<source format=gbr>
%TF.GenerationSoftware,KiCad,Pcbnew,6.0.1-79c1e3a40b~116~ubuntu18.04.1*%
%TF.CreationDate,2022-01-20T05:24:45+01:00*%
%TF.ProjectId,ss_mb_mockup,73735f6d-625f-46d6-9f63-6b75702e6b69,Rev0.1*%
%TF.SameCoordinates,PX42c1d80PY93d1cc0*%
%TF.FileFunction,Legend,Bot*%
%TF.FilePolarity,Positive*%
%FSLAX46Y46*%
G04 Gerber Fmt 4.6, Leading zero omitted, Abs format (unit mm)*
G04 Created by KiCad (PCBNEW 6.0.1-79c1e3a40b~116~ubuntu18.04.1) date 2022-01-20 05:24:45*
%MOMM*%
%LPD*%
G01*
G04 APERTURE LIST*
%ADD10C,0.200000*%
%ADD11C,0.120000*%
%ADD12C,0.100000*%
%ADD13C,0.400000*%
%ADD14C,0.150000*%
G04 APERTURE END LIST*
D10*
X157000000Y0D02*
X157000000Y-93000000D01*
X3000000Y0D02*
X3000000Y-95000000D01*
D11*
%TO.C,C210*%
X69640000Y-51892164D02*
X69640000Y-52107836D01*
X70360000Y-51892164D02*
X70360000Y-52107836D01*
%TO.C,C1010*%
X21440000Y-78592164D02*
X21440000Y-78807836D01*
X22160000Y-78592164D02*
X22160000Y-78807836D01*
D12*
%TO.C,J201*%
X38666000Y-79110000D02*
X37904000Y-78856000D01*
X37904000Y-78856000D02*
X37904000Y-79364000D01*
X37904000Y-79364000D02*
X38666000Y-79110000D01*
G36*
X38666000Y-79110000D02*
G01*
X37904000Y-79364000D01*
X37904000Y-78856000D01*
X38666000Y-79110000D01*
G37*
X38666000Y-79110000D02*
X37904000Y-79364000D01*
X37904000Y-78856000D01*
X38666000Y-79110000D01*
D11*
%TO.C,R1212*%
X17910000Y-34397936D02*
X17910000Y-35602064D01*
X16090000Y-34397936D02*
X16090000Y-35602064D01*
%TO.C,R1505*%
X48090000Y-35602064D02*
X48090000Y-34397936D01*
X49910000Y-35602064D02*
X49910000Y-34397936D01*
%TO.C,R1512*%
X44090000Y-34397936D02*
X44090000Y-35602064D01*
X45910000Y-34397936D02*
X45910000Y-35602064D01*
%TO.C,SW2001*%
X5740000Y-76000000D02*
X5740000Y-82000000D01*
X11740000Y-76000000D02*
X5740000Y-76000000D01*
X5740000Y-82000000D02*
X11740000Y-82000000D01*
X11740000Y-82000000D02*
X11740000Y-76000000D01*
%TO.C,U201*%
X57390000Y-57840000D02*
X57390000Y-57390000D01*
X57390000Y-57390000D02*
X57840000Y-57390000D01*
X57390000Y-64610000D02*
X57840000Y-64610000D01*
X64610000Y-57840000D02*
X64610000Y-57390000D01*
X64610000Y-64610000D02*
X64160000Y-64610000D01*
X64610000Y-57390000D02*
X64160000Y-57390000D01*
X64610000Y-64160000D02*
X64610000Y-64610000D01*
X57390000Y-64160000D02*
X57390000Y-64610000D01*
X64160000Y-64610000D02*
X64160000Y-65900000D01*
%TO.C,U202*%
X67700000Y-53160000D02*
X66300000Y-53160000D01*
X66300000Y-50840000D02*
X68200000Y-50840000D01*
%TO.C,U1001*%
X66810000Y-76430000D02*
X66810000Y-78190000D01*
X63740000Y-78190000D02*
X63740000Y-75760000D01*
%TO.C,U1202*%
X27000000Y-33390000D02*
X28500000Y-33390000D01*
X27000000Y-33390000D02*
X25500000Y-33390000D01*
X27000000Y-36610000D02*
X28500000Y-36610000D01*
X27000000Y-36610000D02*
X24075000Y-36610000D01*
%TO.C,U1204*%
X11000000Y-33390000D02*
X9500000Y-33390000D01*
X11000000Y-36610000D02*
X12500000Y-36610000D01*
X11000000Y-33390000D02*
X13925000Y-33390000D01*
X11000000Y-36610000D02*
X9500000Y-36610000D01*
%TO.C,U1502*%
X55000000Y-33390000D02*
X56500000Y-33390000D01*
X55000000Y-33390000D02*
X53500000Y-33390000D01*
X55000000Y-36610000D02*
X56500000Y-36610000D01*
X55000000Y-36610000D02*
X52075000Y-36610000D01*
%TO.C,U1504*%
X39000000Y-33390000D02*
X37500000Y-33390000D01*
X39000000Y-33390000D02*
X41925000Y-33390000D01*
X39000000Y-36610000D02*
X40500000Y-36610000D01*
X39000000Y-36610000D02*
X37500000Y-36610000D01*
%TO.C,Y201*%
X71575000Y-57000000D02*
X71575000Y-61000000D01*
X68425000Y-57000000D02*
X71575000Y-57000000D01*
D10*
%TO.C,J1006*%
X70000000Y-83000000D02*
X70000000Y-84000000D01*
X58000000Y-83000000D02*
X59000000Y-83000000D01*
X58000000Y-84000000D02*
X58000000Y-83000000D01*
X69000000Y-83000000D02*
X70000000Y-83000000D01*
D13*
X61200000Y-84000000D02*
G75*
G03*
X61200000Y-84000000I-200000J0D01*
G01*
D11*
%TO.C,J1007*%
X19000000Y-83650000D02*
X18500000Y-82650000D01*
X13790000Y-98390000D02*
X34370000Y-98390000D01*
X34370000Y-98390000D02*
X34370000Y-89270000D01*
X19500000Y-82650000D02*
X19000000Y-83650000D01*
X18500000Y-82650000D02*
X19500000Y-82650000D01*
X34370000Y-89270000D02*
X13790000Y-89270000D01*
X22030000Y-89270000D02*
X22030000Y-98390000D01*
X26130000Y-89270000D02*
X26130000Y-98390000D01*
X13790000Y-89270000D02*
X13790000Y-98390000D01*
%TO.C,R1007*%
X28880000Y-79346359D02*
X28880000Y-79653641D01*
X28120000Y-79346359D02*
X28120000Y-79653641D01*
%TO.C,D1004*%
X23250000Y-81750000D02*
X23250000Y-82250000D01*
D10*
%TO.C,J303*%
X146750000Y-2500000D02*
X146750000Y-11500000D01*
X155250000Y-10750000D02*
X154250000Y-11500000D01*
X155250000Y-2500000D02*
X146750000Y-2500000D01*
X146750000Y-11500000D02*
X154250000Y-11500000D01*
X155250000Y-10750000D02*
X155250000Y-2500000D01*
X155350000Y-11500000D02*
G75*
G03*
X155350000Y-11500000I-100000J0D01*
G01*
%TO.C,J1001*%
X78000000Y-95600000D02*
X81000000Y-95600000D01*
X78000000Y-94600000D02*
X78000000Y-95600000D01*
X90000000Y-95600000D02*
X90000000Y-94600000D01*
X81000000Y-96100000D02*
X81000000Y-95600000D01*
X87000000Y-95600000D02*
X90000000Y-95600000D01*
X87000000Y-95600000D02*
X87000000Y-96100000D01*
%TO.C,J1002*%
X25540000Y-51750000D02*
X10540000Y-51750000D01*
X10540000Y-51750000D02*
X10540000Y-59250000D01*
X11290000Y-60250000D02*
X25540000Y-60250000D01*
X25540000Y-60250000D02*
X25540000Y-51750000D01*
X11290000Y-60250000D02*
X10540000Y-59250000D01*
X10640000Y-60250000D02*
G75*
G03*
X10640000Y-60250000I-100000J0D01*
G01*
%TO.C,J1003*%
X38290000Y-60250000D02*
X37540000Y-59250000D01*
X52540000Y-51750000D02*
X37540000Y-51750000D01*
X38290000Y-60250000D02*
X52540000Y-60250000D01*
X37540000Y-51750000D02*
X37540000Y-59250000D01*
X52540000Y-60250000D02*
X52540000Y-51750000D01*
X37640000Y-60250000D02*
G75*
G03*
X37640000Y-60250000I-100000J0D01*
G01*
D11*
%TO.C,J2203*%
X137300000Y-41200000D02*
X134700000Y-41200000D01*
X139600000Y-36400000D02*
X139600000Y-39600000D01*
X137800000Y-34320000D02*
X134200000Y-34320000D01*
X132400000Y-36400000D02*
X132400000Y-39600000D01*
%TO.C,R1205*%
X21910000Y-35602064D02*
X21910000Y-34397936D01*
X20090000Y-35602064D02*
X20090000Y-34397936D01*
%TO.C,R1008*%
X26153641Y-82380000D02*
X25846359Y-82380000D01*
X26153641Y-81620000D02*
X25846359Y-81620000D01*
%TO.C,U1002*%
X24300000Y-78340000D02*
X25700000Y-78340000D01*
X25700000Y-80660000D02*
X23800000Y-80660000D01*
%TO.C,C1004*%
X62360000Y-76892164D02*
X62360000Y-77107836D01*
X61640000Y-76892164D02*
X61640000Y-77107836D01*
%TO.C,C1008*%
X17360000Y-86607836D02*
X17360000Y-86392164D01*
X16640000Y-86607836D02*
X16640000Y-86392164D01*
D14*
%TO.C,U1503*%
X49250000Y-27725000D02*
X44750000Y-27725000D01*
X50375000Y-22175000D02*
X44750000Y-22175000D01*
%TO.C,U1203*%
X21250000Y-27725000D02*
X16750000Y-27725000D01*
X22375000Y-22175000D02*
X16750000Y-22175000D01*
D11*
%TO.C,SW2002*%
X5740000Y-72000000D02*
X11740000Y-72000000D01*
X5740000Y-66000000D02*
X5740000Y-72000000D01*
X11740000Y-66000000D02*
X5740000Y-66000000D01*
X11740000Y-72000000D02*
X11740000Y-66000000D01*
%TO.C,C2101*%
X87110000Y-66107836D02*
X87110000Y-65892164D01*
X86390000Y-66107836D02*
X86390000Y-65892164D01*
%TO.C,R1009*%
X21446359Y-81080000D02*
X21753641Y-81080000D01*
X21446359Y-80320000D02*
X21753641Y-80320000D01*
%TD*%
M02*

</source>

* * *

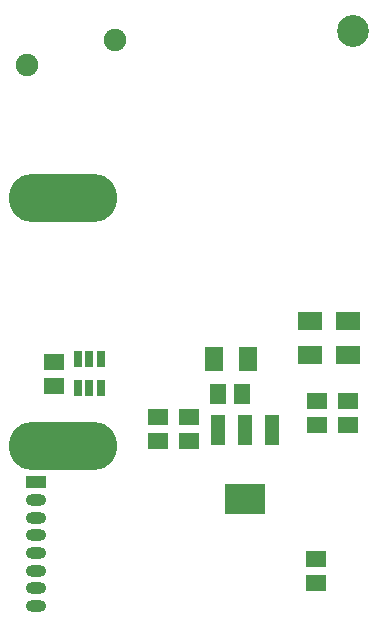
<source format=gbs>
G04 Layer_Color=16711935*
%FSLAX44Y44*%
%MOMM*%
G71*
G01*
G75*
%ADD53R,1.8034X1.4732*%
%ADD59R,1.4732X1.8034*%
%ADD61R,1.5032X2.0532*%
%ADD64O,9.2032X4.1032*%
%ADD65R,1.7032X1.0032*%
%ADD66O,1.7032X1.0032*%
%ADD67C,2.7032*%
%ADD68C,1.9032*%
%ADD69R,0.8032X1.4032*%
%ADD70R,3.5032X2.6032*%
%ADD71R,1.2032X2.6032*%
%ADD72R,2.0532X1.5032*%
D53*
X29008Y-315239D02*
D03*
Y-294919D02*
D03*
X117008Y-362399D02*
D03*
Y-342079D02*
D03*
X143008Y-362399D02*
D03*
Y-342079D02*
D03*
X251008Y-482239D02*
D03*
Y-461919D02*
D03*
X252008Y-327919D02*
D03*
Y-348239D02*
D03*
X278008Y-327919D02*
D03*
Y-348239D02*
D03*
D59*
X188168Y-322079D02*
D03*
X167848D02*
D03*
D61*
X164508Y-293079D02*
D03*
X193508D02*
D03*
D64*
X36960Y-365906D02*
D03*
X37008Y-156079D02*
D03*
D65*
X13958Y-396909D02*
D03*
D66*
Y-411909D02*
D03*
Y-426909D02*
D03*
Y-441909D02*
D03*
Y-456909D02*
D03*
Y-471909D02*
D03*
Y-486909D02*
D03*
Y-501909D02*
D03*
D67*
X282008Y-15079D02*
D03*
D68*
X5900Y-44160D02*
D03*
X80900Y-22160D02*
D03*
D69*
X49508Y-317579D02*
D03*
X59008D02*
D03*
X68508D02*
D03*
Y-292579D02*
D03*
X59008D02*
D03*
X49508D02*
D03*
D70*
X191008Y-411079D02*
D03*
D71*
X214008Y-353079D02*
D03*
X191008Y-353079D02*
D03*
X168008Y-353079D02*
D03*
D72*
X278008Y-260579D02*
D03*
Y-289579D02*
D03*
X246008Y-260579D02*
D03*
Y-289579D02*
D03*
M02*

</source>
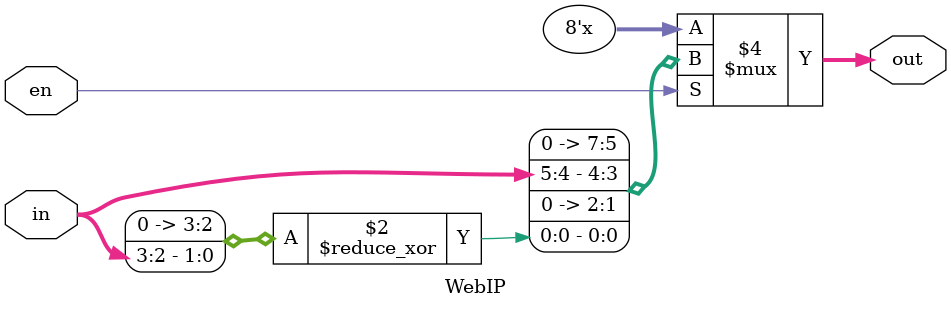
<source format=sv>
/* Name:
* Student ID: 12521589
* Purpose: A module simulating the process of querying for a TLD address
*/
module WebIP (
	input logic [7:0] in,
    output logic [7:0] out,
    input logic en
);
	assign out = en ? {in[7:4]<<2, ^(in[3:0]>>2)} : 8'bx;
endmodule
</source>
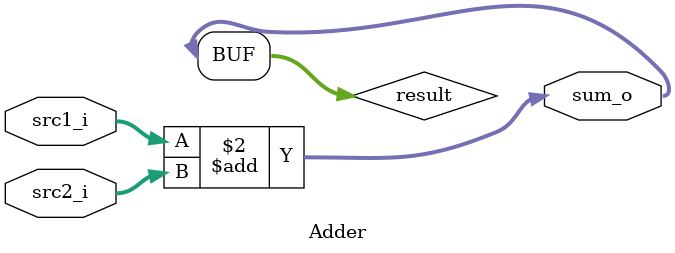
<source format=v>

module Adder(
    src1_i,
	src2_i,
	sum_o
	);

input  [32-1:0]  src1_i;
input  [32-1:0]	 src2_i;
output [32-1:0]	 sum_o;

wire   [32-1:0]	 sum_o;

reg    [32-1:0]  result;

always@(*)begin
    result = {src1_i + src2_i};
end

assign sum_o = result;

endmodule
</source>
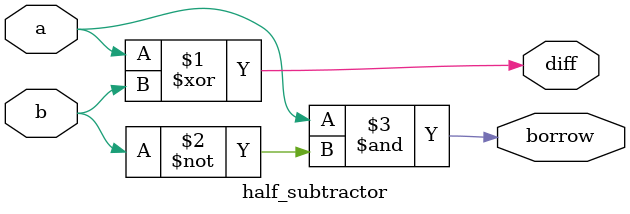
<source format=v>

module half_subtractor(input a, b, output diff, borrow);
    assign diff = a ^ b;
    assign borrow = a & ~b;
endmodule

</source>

**Task brief**
Search the data for "LIST". Copy each line that has it.

**Task response**
G04 APERTURE LIST*
G04 APERTURE END LIST*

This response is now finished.